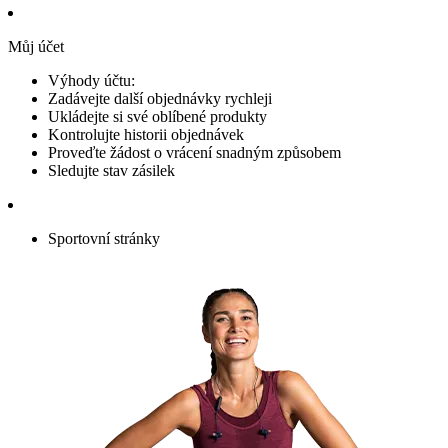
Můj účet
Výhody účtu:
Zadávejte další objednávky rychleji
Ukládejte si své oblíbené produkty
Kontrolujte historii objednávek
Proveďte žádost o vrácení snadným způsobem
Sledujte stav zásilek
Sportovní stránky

Task to carry out:
Copy the records exactly. Skip the pictures.

Answer section:
Můj účet
Výhody účtu:
Zadávejte další objednávky rychleji
Ukládejte si své oblíbené produkty
Kontrolujte historii objednávek
Proveďte žádost o vrácení snadným způsobem
Sledujte stav zásilek
Sportovní stránky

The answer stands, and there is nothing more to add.